WORK INSTRUCTION. Return the listing in full and exactly, but without a single picture.

EXERCISE MATERIALS.

=-=-=

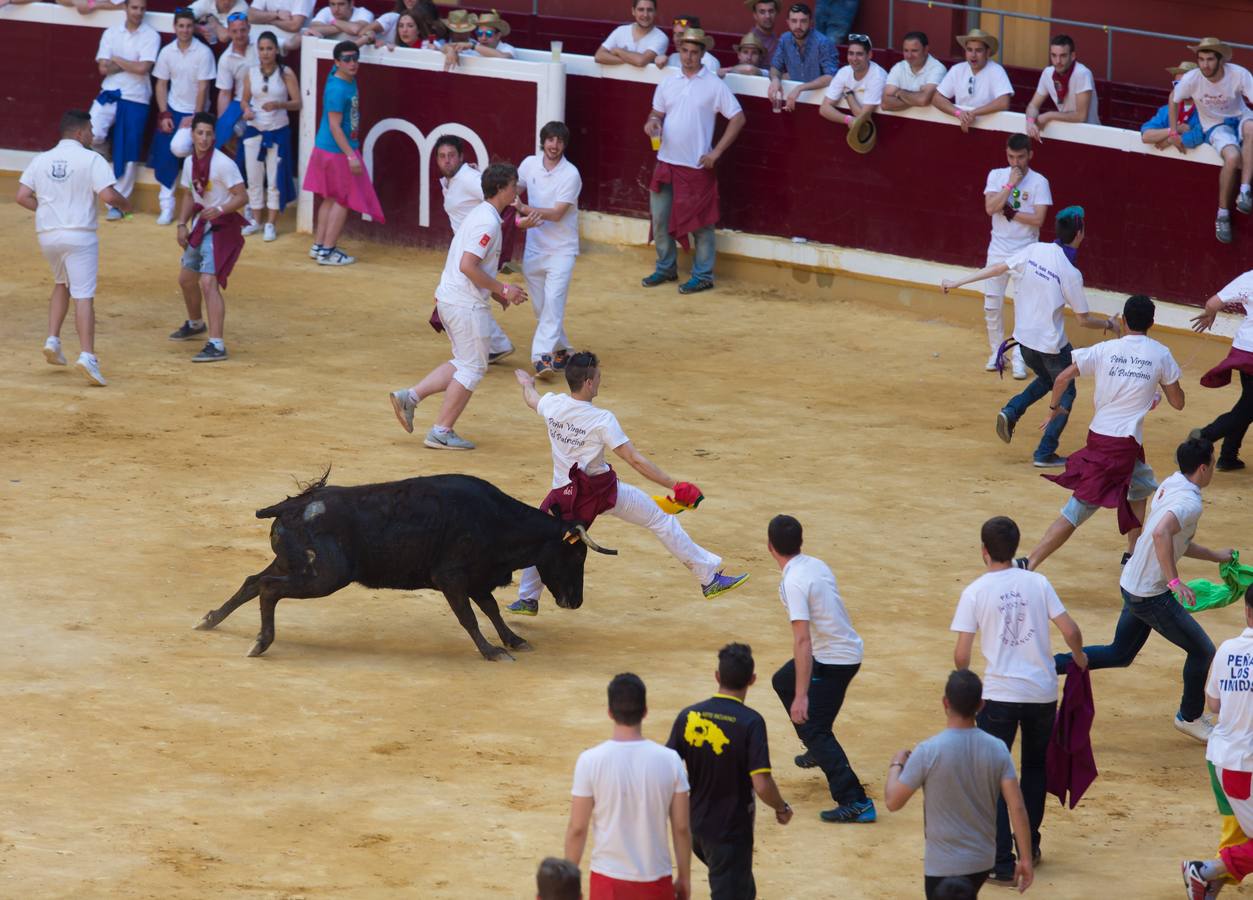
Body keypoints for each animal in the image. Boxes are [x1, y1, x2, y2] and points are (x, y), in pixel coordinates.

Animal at [194, 471, 616, 661]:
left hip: (296, 565)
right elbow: (470, 618)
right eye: (577, 555)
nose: (575, 601)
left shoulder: (476, 579)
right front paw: (491, 651)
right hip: (324, 577)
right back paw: (260, 642)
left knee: (253, 581)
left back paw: (210, 620)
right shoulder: (451, 578)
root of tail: (293, 506)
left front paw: (513, 640)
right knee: (268, 588)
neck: (496, 520)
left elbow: (491, 610)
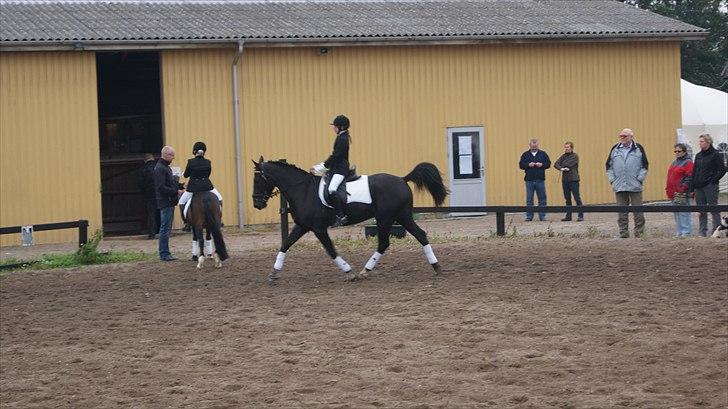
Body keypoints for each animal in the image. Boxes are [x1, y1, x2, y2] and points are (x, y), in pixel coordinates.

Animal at [253, 158, 446, 282]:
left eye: (259, 179)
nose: (257, 204)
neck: (303, 190)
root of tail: (401, 179)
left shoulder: (318, 228)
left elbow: (330, 250)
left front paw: (349, 272)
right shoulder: (302, 226)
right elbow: (285, 244)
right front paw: (274, 273)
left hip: (386, 218)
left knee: (384, 243)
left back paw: (364, 271)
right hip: (402, 216)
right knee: (420, 235)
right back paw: (436, 267)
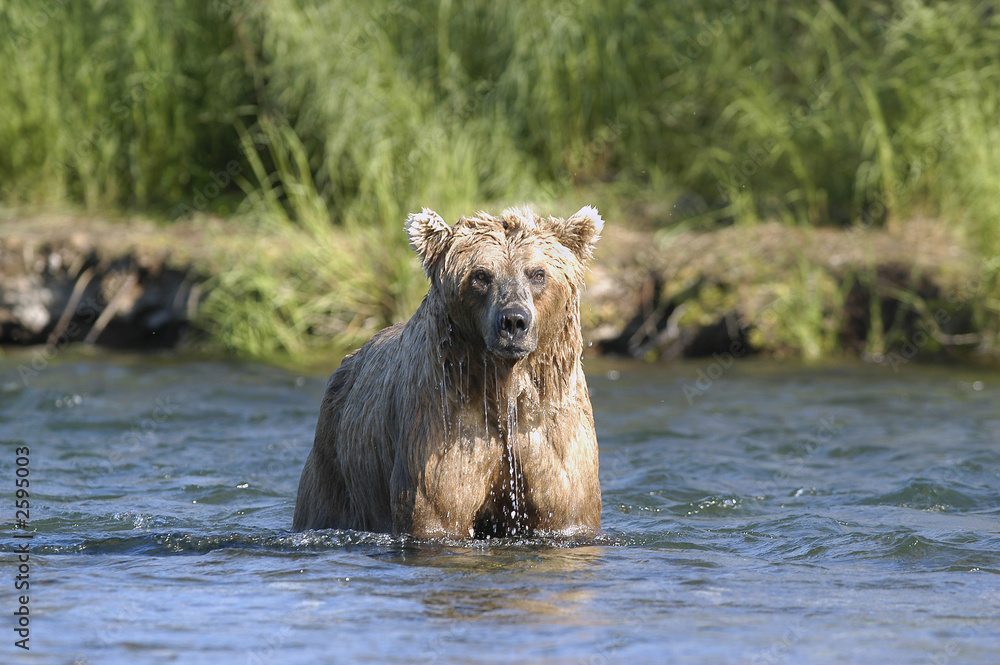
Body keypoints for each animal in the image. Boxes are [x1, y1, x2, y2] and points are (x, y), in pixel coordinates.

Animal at [292, 205, 604, 538]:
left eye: (537, 273)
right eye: (481, 275)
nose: (513, 321)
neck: (505, 390)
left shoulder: (552, 436)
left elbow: (567, 507)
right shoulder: (444, 425)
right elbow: (438, 508)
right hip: (335, 462)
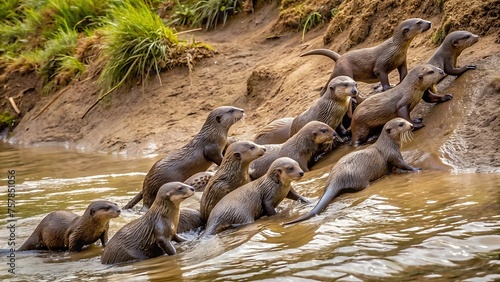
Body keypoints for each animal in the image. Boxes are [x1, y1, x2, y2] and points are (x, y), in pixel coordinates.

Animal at [284, 117, 420, 225]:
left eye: (405, 120)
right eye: (401, 124)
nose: (411, 125)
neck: (389, 144)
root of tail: (335, 179)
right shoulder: (393, 155)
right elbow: (403, 164)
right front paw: (416, 168)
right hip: (359, 178)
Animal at [300, 18, 434, 94]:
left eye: (422, 18)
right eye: (419, 23)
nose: (429, 23)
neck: (395, 49)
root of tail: (340, 57)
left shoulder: (401, 61)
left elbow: (404, 72)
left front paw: (401, 82)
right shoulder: (382, 63)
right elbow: (381, 74)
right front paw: (387, 88)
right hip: (343, 70)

=-=-=

ANSWER.
Body keypoints for each animal in the image. Boxes are [x1, y1, x2, y2] and points are (x, y), in pixel coordinates.

Animal at [194, 471, 616, 661]:
left hip: (296, 565)
right elbow: (470, 618)
right eye: (577, 555)
nose: (575, 601)
left shoulder: (476, 579)
right front paw: (491, 651)
right hip: (324, 577)
right back paw: (260, 642)
left knee: (253, 581)
left back paw: (210, 620)
right shoulder: (451, 578)
root of tail: (293, 506)
left front paw: (513, 640)
right knee: (268, 588)
neck: (496, 520)
left elbow: (491, 610)
Body keypoints for each animal in the image. Boxes are [x1, y1, x2, y2] and points are (x, y), in pixel coordinates.

Animal at [253, 158, 446, 282]:
left eye: (259, 179)
nose: (257, 204)
neck: (303, 190)
root of tail: (401, 179)
left shoulder: (318, 228)
left elbow: (330, 250)
left front paw: (349, 272)
right shoulder: (302, 226)
right elbow: (285, 244)
right front paw: (274, 273)
left hip: (386, 218)
left knee: (384, 243)
left back paw: (364, 271)
right hip: (402, 216)
right knee: (420, 235)
right back paw: (436, 267)
Body keypoints for each animal in the image. Boxes are [x1, y1, x2, y2] and points are (x, y), in pixel coordinates.

Animal at [292, 205, 604, 538]:
left eye: (537, 273)
right eye: (481, 275)
nose: (513, 321)
neck: (505, 390)
left shoulder: (552, 436)
left elbow: (567, 507)
right shoulder: (444, 425)
right elbow: (438, 508)
right hip: (335, 462)
Body keypoints for each animal in the image. Boxes are [x1, y1, x2, y2] and points are (x, y), in pixel coordinates.

Animal at [284, 117, 420, 225]:
left eye: (405, 120)
right eye: (401, 124)
nose: (411, 125)
neck: (389, 144)
root of tail: (335, 179)
right shoulder: (393, 155)
right elbow: (403, 164)
right front paw: (416, 168)
right hip: (359, 178)
Animal at [300, 18, 434, 94]:
left eye: (422, 18)
right eye: (419, 23)
nose: (429, 23)
neck: (395, 49)
root of tail: (340, 57)
left shoulder: (401, 61)
left elbow: (404, 72)
left front paw: (401, 82)
right shoulder: (382, 63)
right elbow: (381, 74)
right front paw: (387, 88)
right hip: (343, 70)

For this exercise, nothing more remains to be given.